With a life mostly “lived” outside and preferably running on trails or fishing in silence, I have spotted my first beaver after moving to the nation’s fourteenth largest city. Why are they here? And now? Perhaps the urban beaver benefits from access to public land. Farmers and suburbanites may be less beaver-friendly. Perhaps, while municipalities pause to deliberate, the animals keep munching, dam building, and girdling trees. In other words, while people argue, urban beavers are allowed to fell fresh planted saplings … at least, until someone wraps them in four feet of heavy chicken wire.

Now that I have seen one beaver, a few lodges, a couple of dams, and plenty of bank-side tree damage, I want to see beavers everywhere. There’s a heap of bark chips in the elementary school parking lot … beaver lodge. There’s a flooded alley behind the Walgreens … beaver pond. The neighbor’s midsized basswood is dying … again, in another time, it would have been the work of a beaver.

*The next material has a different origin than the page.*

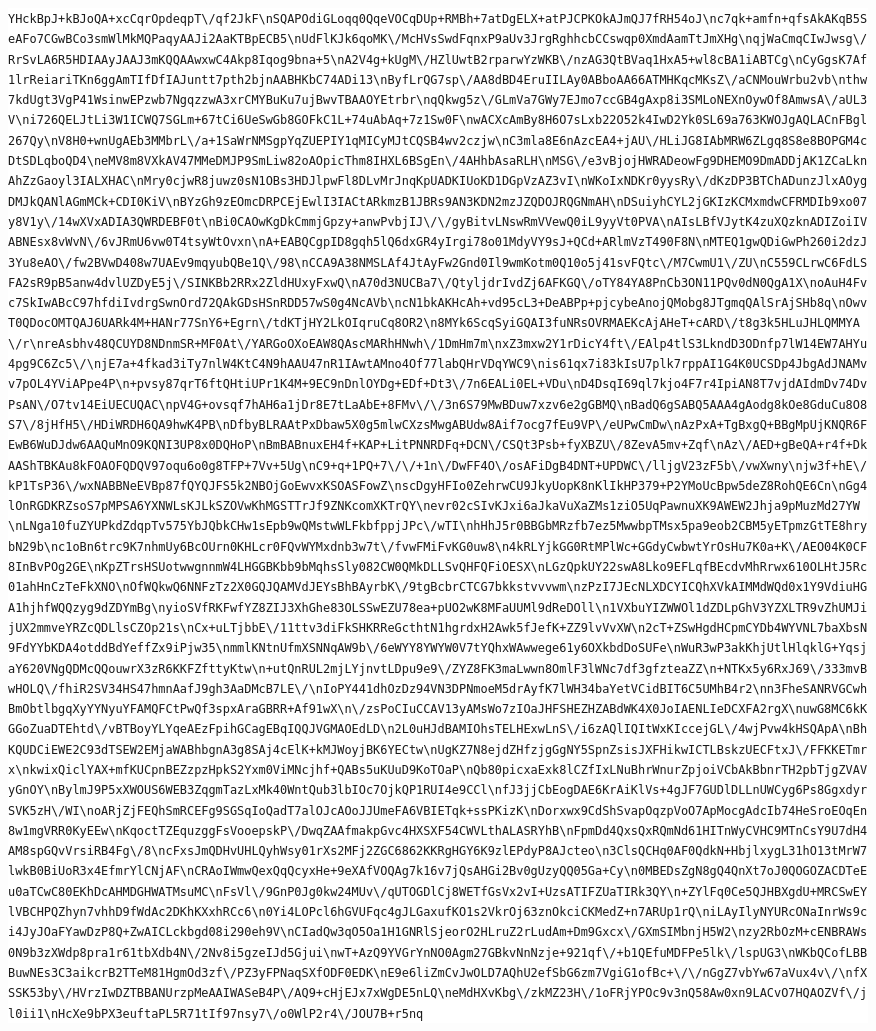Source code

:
 ```codeBlockLines_e6Vv
YHckBpJ+kBJoQA+xcCqrOpdeqpT\/qf2JkF\nSQAPOdiGLoqq0QqeVOCqDUp+RMBh+7atDgELX+atPJCPKOkAJmQJ7fRH54oJ\nc7qk+amfn+qfsAkAKqB5SeAFo7CGwBCo3smWlMkMQPaqyAAJi2AaKTBpECB5\nUdFlKJk6qoMK\/McHVsSwdFqnxP9aUv3JrgRghhcbCCswqp0XmdAamTtJmXHg\nqjWaCmqCIwJwsg\/RrSvLA6R5HDIAAyJAAJ3mKQQAAwxwC4Akp8Iqog9bna+5\nA2V4g+kUgM\/HZlUwtB2rparwYzWKB\/nzAG3QtBVaq1HxA5+wl8cBA1iABTCg\nCyGgsK7Af1lrReiariTKn6ggAmTIfDfIAJuntt7pth2bjnAABHKbC74ADi13\nByfLrQG7sp\/AA8dBD4EruIILAy0ABboAA66ATMHKqcMKsZ\/aCNMouWrbu2vb\nthw7kdUgt3VgP41WsinwEPzwb7NgqzzwA3xrCMYBuKu7ujBwvTBAAOYEtrbr\nqQkwg5z\/GLmVa7GWy7EJmo7ccGB4gAxp8i3SMLoNEXnOywOf8AmwsA\/aUL3V\ni726QELJtLi3W1ICWQ7SGLm+67tCi6UeSwGb8GOFkC1L+74uAbAq+7z1Sw0F\nwACXcAmBy8H6O7sLxb22O52k4IwD2Yk0SL69a763KWOJgAQLACnFBgl267Qy\nV8H0+wnUgAEb3MMbrL\/a+1SaWrNMSgpYqZUEPIY1qMICyMJtCQSB4wv2czjw\nC3mla8E6nAzcEA4+jAU\/HLiJG8IAbMRW6ZLgq8S8e8BOPGM4cDtSDLqboQD4\neMV8m8VXkAV47MMeDMJP9SmLiw82oAOpicThm8IHXL6BSgEn\/4AHhbAsaRLH\nMSG\/e3vBjojHWRADeowFg9DHEMO9DmADDjAK1ZCaLknAhZzGaoyl3IALXHAC\nMry0cjwR8juwz0sN1OBs3HDJlpwFl8DLvMrJnqKpUADKIUoKD1DGpVzAZ3vI\nWKoIxNDKr0yysRy\/dKzDP3BTChADunzJlxAOygDMJkQANlAGmMCk+CDI0KiV\nBYzGh9zEOmcDRPCEjEwlI3IACtARkmzB1JBRs9AN3KDN2mzJZQDOJRQGNmAH\nDSuiyhCYL2jGKIzKCMxmdwCFRMDIb9xo07y8V1y\/14wXVxADIA3QWRDEBF0t\nBi0CAOwKgDkCmmjGpzy+anwPvbjIJ\/\/gyBitvLNswRmVVewQ0iL9yyVt0PVA\nAIsLBfVJytK4zuXQzknADIZoiIVABNEsx8vWvN\/6vJRmU6vw0T4tsyWtOvxn\nA+EABQCgpID8gqh5lQ6dxGR4yIrgi78o01MdyVY9sJ+QCd+ARlmVzT490F8N\nMTEQ1gwQDiGwPh260i2dzJ3Yu8eAO\/fw2BVwD408w7UAEv9mqyubQBe1Q\/98\nCCA9A38NMSLAf4JtAyFw2Gnd0Il9wmKotm0Q10o5j41svFQtc\/M7CwmU1\/ZU\nC559CLrwC6FdLSFA2sR9pB5anw4dvlUZDyE5j\/SINKBb2RRx2ZldHUxyFxwQ\nA70d3NUCBa7\/QtyljdrIvdZj6AFKGQ\/oTY84YA8PnCb3ON11PQv0dN0QgA1X\noAuH4Fvc7SkIwABcC97hfdiIvdrgSwnOrd72QAkGDsHSnRDD57wS0g4NcAVb\ncN1bkAKHcAh+vd95cL3+DeABPp+pjcybeAnojQMobg8JTgmqQAlSrAjSHb8q\nOwvT0QDocOMTQAJ6UARk4M+HANr77SnY6+Egrn\/tdKTjHY2LkOIqruCq8OR2\n8MYk6ScqSyiGQAI3fuNRsOVRMAEKcAjAHeT+cARD\/t8g3k5HLuJHLQMMYA\/r\nreAsbhv48QCUYD8NDnmSR+MF0At\/YARGoOXoEAW8QAscMARhHNwh\/1DmHm7m\nxZ3mxw2Y1rDicY4ft\/EAlp4tlS3LkndD3ODnfp7lW14EW7AHYu4pg9C6Zc5\/\njE7a+4fkad3iTy7nlW4KtC4N9hAAU47nR1IAwtAMno4Of77labQHrVDqYWC9\nis61qx7i83kIsU7plk7rppAI1G4K0UCSDp4JbgAdJNAMvv7pOL4YViAPpe4P\n+pvsy87qrT6ftQHtiUPr1K4M+9EC9nDnlOYDg+EDf+Dt3\/7n6EALi0EL+VDu\nD4DsqI69ql7kjo4F7r4IpiAN8T7vjdAIdmDv74DvPsAN\/O7tv14EiUECUQAC\npV4G+ovsqf7hAH6a1jDr8E7tLaAbE+8FMv\/\/3n6S79MwBDuw7xzv6e2gGBMQ\nBadQ6gSABQ5AAA4gAodg8kOe8GduCu8O8S7\/8jHfH5\/HDiWRDH6QA9hwK4PB\nDfbyBLRAAtPxDbaw5X0g5mlwCXzsMwgABUdw8Aif7ocg7fEu9VP\/eUPwCmDw\nAzPxA+TgBxgQ+BBgMpUjKNQR6FEwB6WuDJdw6AAQuMnO9KQNI3UP8x0DQHoP\nBmBABnuxEH4f+KAP+LitPNNRDFq+DCN\/CSQt3Psb+fyXBZU\/8ZevA5mv+Zqf\nAz\/AED+gBeQA+r4f+DkAAShTBKAu8kFOAOFQDQV97oqu6o0g8TFP+7Vv+5Ug\nC9+q+1PQ+7\/\/+1n\/DwFF4O\/osAFiDgB4DNT+UPDWC\/lljgV23zF5b\/vwXwny\njw3f+hE\/kP1TsP36\/wxNABBNeEVBp87fQYQJFS5k2NBOjGoEwvxKSOASFowZ\nscDgyHFIo0ZehrwCU9JkyUopK8nKlIkHP379+P2YMoUcBpw5deZ8RohQE6Cn\nGg4lOnRGDKRZsoS7pMPSA6YXNWLsKJLkSZOVwKhMGSTTrJf9ZNKcomXKTrQY\nevr02cSIvKJxi6aJkaVuXaZMs1ziO5UqPawnuXK9AWEW2Jhja9pMuzMd27YW\nLNga10fuZYUPkdZdqpTv575YbJQbkCHw1sEpb9wQMstwWLFkbfppjJPc\/wTI\nhHhJ5r0BBGbMRzfb7ez5MwwbpTMsx5pa9eob2CBM5yETpmzGtTE8hrybN29b\nc1oBn6trc9K7nhmUy6BcOUrn0KHLcr0FQvWYMxdnb3w7t\/fvwFMiFvKG0uw8\n4kRLYjkGG0RtMPlWc+GGdyCwbwtYrOsHu7K0a+K\/AEO04K0CF8InBvPOg2GE\nKpZTrsHSUotwwgnnmW4LHGGBKbb9bMqhsSly082CW0QMkDLLSvQHFQFiOESX\nLGzQpkUY22swA8Lko9EFLqfBEcdvMhRrwx610OLHtJ5Rc01ahHnCzTeFkXNO\nOfWQkwQ6NNFzTz2X0GQJQAMVdJEYsBhBAyrbK\/9tgBcbrCTCG7bkkstvvvwm\nzPzI7JEcNLXDCYICQhXVkAIMMdWQd0x1Y9VdiuHGA1hjhfWQQzyg9dZDYmBg\nyioSVfRKFwfYZ8ZIJ3XhGhe83OLSSwEZU78ea+pUO2wK8MFaUUMl9dReDOll\n1VXbuYIZWWOl1dZDLpGhV3YZXLTR9vZhUMJijUX2mmveYRZcQDLlsCZOp21s\nCx+uLTjbbE\/11ttv3diFkSHKRReGcthtN1hgrdxH2Awk5fJefK+ZZ9lvVvXW\n2cT+ZSwHgdHCpmCYDb4WYVNL7baXbsN9FdYYbKDA4otddBdYeffZx9iPjw35\nmmlKNtnUfmXSNNqAW9b\/6eWYY8YWYW0V7tYQhxWAwwege61y6OXkbdDoSUFe\nWuR3wP3akKhjUtlHlqklG+YqsjaY620VNgQDMcQQouwrX3zR6KKFZfttyKtw\n+utQnRUL2mjLYjnvtLDpu9e9\/ZYZ8FK3maLwwn8OmlF3lWNc7df3gfzteaZZ\n+NTKx5y6RxJ69\/333mvBwHOLQ\/fhiR2SV34HS47hmnAafJ9gh3AaDMcB7LE\/\nIoPY441dhOzDz94VN3DPNmoeM5drAyfK7lWH34baYetVCidBIT6C5UMhB4r2\nn3FheSANRVGCwhBmObtlbgqXyYYNyuYFAMQFCtPwQf3spxAraGBRR+Af91wX\n\/zsPoCIuCCAV13yAMsWo7zIOaJHFSHEZHZABdWK4X0JoIAENLIeDCXFA2rgX\nuwG8MC6kKGGoZuaDTEhtd\/vBTBoyYLYqeAEzFpihGCagEBqIQQJVGMAOEdLD\n2L0uHJdBAMIOhsTELHExwLnS\/i6zAQlIQItWxKIccejGL\/4wjPvw4kHSQApA\nBhKQUDCiEWE2C93dTSEW2EMjaWABhbgnA3g8SAj4cElK+kMJWoyjBK6YECtw\nUgKZ7N8ejdZHfzjgGgNY5SpnZsisJXFHikwICTLBskzUECFtxJ\/FFKKETmrx\nkwixQiclYAX+mfKUCpnBEZzpzHpkS2Yxm0ViMNcjhf+QABs5uKUuD9KoTOaP\nQb80picxaExk8lCZfIxLNuBhrWnurZpjoiVCbAkBbnrTH2pbTjgZVAVyGnOY\nBylmJ9P5xXWOUS6WEB3ZqgmTazLxMk40WntQub3lbIOc7OjkQP1RUI4e9CCl\nfJ3jjCbEogDAE6KrAiKlVs+4gJF7GUDlDLLnUWCyg6Ps8GgxdyrSVK5zH\/WI\noARjZjFEQhSmRCEFg9SGSqIoQadT7alOJcAOoJJUmeFA6VBIETqk+ssPKizK\nDorxwx9CdShSvapOqzpVoO7ApMocgAdcIb74HeSroEOqEn8w1mgVRR0KyEEw\nKqoctTZEquzggFsVooepskP\/DwqZAAfmakpGvc4HXSXF54CWVLthALASRYhB\nFpmDd4QxsQxRQmNd61HITnWyCVHC9MTnCsY9U7dH4AM8spGQvVrsiRB4Fg\/8\ncFxsJmQDHvUHLQyhWsy01rXs2MFj2ZGC6862KKRgHGY6K9zlEPdyP8AJcteo\n3ClsQCHq0AF0QdkN+HbjlxygL31hO13tMrW7lwkB0BiUoR3x4EfmrYlCNjAF\nCRAoIWmwQexQqQcyxHe+9eXAfVOQAg7k16v7jQsAHGi2Bv0gUzyQQ05Ga+Cy\n0MBEDsZgN8gQ4QnXt7oJ0QOGOZACDTeEu0aTCwC80EKhDcAHMDGHWATMsuMC\nFsVl\/9GnP0Jg0kw24MUv\/qUTOGDlCj8WETfGsVx2vI+UzsATIFZUaTIRk3QY\n+ZYlFq0Ce5QJHBXgdU+MRCSwEYlVBCHPQZhyn7vhhD9fWdAc2DKhKXxhRCc6\n0Yi4LOPcl6hGVUFqc4gJLGaxufKO1s2VkrOj63znOkciCKMedZ+n7ARUp1rQ\niLAyIlyNYURcONaInrWs9ci4JyJOaFYawDzP8Q+ZwAICLckbgd08i290eh9V\nCIadQw3qO5Oa1H1GNRlSjeorO2HLruZ2rLudAm+Dm9Gxcx\/GXmSIMbnjH5W2\nzy2RbOzM+cENBRAWs0N9b3zXWdp8pra1r61tbXdb4N\/2Nv8i5gzeIJd5Gjui\nwT+AzQ9YVGrYnNO0Agm27GBkvNnNzje+921qf\/+b1QEfuMDFPe5lk\/lspUG3\nWKbQCofLBBBuwNEs3C3aikcrB2TTeM81HgmOd3zf\/PZ3yFPNaqSXfODF0EDK\nE9e6liZmCvJwOLD7AQhU2efSbG6zm7VgiG1ofBc+\/\/nGgZ7vbYw67aVux4v\/\nfXSSK53by\/HVrzIwDZTBBANUrzpMeAAIWASeB4P\/AQ9+cHjEJx7xWgDE5nLQ\neMdHXvKbg\/zkMZ23H\/1oFRjYPOc9v3nQ58Aw0xn9LACvO7HQAOZVf\/jl0ii1\nHcXe9bPX3euftaPL5R71tIf97nsy7\/o0WlP2r4\/JOU7B+r5nq
```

In 1955 Indiana counted 1,695 beavers, in 1998 Ohio counted 25,000, in 2008 Wisconsin counted 68,800. How many beavers are in Indiana? I’m guessing, probably more than 20,000, but less than 60,000.  In other words, not enough. When all the beavers return, Indiana’s portion of the estimated 100-400 million beavers in this country prior to the arrival of the fur trade, they will be a nuisance. Restoration will look like destruction. We will do battle and if we call a truce, life will be different. Then, if I’m a beaver’s neighbor, I’ll be a nuisance too.